Mozilla: Firefox Add-On Developers Must Use 2FAEnhanced Authentication Could Help Beef Up Security of the Supply Chain
To help enhance security, Firefox extension developers will be required to set up their accounts to support two-factor authentication beginning early next year, Mozilla, the open source community that supports the browser, has announced.
Extensions, or add-ons, are small apps integrated with a browser that add on to the functionality. These could be something as simple as a weather app or something more complex, such as a password management extension.
Add-on developers typically have some limited access to the browser vendor’s infrastructure through a developer account. In a number of instances in the last few years, attackers were able to compromise a developer’s account on one of these systems or subvert it in some other way in order to add malicious code to the extension or replace it with something similar, but malicious.
Accounts on addons.mozilla.org, or AMO, are integrated with Firefox accounts, enabling users to manage multiple services from one login.
In a blog addressing extension developers, Caitlin Neiman, Add-ons community manager at Mozilla, writes: “To prevent unauthorized people from accessing your account, even if they obtain your password, we strongly recommend that developers enable two-factor authentication as it adds an extra layer of security to the account by adding an additional step to the login process to prove you are who you say you are.”
Two-factor authentication will not be required for submissions that use AMO’s upload API.
“Before this requirement goes into effect, we’ll be working closely with the Firefox accounts team to make sure the 2FA setup and login experience on AMO is as smooth as possible,” Neiman writes. “Once this requirement goes into effect, developers will be prompted to enable 2FA when making changes to their add-ons.”
Mozilla’s Firebox is the fourth most popular web browser worldwide, with about 17 percent market share, according to Statista.com.
Security of Supply Chain
The move is part of the growing movement among software and hardware companies to shore up the security of the supply chain.

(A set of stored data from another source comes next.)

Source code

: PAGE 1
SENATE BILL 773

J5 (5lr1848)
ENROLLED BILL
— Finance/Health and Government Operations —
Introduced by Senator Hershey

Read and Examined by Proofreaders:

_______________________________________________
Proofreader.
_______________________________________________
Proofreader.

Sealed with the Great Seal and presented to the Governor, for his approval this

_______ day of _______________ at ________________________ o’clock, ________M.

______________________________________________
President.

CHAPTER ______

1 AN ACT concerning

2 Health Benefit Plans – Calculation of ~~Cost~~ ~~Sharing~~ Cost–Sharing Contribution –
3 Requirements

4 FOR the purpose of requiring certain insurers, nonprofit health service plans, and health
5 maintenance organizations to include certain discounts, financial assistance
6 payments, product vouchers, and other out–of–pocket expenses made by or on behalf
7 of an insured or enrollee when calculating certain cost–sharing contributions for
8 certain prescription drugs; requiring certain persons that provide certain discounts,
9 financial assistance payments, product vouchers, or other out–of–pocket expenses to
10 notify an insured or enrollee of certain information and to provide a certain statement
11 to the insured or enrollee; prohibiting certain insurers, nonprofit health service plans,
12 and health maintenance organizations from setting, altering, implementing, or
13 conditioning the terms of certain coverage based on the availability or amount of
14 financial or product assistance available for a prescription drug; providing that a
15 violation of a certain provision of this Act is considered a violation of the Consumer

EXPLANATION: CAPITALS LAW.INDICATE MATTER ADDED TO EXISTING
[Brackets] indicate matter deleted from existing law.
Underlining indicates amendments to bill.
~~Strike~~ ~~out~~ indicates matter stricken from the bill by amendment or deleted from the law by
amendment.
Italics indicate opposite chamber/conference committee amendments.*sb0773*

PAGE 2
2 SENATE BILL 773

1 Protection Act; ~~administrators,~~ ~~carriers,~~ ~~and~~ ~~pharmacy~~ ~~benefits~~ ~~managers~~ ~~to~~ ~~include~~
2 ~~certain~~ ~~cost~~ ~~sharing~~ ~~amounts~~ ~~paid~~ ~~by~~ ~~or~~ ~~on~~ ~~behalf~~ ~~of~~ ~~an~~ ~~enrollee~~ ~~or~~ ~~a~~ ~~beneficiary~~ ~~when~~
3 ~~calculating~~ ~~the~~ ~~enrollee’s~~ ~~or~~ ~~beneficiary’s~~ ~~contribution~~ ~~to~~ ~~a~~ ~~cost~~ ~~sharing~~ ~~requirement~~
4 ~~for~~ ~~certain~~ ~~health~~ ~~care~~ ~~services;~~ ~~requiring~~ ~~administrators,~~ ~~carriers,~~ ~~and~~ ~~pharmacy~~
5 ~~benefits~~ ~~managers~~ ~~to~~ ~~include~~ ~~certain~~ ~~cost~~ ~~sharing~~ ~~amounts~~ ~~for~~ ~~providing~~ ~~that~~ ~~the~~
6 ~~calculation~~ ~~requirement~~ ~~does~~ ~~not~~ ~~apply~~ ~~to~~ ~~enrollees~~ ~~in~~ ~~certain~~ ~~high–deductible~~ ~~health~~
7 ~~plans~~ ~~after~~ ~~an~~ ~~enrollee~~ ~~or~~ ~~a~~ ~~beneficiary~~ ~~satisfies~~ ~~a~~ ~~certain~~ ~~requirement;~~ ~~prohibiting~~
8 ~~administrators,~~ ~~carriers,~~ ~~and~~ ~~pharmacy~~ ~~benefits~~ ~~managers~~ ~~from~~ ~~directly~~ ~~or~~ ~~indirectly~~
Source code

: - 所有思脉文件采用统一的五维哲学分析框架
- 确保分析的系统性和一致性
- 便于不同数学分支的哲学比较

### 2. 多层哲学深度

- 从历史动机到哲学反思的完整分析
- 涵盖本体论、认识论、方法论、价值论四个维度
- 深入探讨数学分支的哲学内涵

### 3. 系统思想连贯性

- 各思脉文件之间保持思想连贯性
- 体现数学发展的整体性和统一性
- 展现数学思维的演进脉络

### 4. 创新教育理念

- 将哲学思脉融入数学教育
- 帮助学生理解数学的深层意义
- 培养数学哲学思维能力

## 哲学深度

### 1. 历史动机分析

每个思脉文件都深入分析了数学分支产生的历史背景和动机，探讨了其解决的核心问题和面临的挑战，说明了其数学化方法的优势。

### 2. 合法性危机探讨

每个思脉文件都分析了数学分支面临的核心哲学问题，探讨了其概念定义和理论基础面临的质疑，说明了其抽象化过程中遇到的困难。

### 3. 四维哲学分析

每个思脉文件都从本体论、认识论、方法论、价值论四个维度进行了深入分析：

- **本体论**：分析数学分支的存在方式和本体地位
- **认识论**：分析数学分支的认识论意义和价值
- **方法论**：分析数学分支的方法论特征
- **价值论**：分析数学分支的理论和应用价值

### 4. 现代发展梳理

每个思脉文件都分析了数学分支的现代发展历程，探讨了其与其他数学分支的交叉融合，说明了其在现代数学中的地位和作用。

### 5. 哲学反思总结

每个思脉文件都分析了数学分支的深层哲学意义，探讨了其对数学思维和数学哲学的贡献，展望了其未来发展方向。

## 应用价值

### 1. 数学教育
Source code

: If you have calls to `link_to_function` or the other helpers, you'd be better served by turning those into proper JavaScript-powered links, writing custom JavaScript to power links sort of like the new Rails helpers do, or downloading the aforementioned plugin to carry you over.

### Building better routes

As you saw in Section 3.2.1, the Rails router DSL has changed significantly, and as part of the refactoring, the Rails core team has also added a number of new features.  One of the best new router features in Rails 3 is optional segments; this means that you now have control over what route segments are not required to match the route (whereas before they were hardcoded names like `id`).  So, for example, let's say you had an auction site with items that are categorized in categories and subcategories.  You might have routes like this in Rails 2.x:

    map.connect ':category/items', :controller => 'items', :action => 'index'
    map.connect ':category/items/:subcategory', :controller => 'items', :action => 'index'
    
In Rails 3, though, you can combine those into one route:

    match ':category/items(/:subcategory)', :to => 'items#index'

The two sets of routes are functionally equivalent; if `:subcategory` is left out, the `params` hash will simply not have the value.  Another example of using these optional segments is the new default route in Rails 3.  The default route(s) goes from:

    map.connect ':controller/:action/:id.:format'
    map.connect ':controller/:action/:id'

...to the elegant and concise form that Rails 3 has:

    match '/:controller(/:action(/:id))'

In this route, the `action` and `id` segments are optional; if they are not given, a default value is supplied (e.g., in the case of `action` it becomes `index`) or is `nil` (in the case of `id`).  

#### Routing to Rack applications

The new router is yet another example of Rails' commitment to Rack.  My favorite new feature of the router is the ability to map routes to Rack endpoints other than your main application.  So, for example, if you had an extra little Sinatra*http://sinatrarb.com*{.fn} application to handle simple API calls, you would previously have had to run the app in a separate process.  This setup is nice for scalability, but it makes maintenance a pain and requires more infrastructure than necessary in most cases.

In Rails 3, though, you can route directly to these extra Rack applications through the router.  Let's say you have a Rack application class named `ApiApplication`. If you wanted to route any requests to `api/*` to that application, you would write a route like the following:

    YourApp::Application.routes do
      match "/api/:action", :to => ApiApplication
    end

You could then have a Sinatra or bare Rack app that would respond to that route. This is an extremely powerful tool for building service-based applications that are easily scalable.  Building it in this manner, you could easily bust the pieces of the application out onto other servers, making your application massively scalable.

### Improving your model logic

Concerns about malicious insiders or skilled attackers being able to compromise a link in the software or hardware supply chain have grown in recent years as manufacturing and research and development operations have become much more distributed and difficult to keep tabs on, reports Duo.com.
Practitioners say the supply chain security has become a serious concern for enterprises and government agencies in the United States as more and more devices and their various components are manufactured and assembled overseas, making it difficult to gain visibility into the integrity of the manufacturing process. Recently, public and private sector cybersecurity officials have expressed concerns about the ability of organizations to identify suspect suppliers and share that information with peers and colleagues without fear of reprisal.
“Information about suspect suppliers cannot be freely exchanged when enterprises are subject to a variety of legal actions, including violations of federal or state anti-trust laws, anti-competitive behaviors or deceptive trade practices,” says Robert Mayer, senior vice president of cybersecurity at the United States Telecom Association.
Prakash Kumar Ranjan, senior manager-IT and information security audit at Airtel Payments Bank in India, supports Mozilla’s move to two-factor authentication for add-on developers because end users have no way of detecting if any add-ons update is malicious.
“Since Mozilla add-ons have a privileged position inside the browser, an attacker can use a compromised add-on to steal passwords, authentication or session cookies, spy on a user's browsing history and habits, or even redirect users to phishing pages or malware download sites,” Ranjan says.
In his blog, Neiman describes a two-step process that add-on developers must use to enable two-factor authentication.
Neiman also writes that developers should Download or print recovery codes and keep them in a safe place in case they lose access to your authentication application.
“If you ever lose access to your 2FA devices and get locked out for the account, one will need to provide one of the recover codes to regain access,” Neiman writes. “In addition, misplacing these codes can lead to permanent loss of access to the account and the extensions in AMO.”
Ranjan of Airtel notes: “Security teams need to enforce secure coding practices and using Static Application Security Testing and Dynamic tools for checking the security parameters of the source code,” says Ranjan.